### REQUEST
Turn the listing into a Markdown table with the columns Row and Line, one row per line of text, skipping any blank lines. Leave the pictures out.

*** Opening DATA EXCERPTS ***

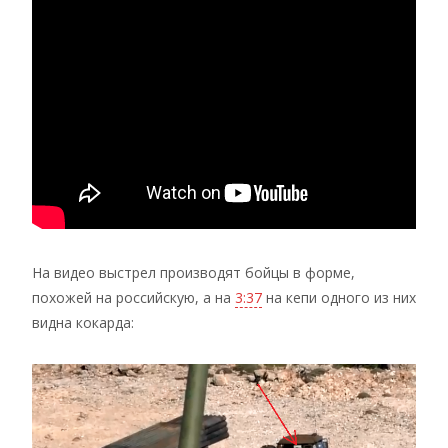
На видео выстрел производят бойцы в форме,
похожей на российскую, а на
3:37
на кепи одного из них
видна кокарда:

*** Closing DATA EXCERPTS ***

### SOLUTION FOR THIS EXERCISE
| Row | Line |
|---|---|
| 1 | На видео выстрел производят бойцы в форме, |
| 2 | похожей на российскую, а на |
| 3 | 3:37 |
| 4 | на кепи одного из них |
| 5 | видна кокарда: |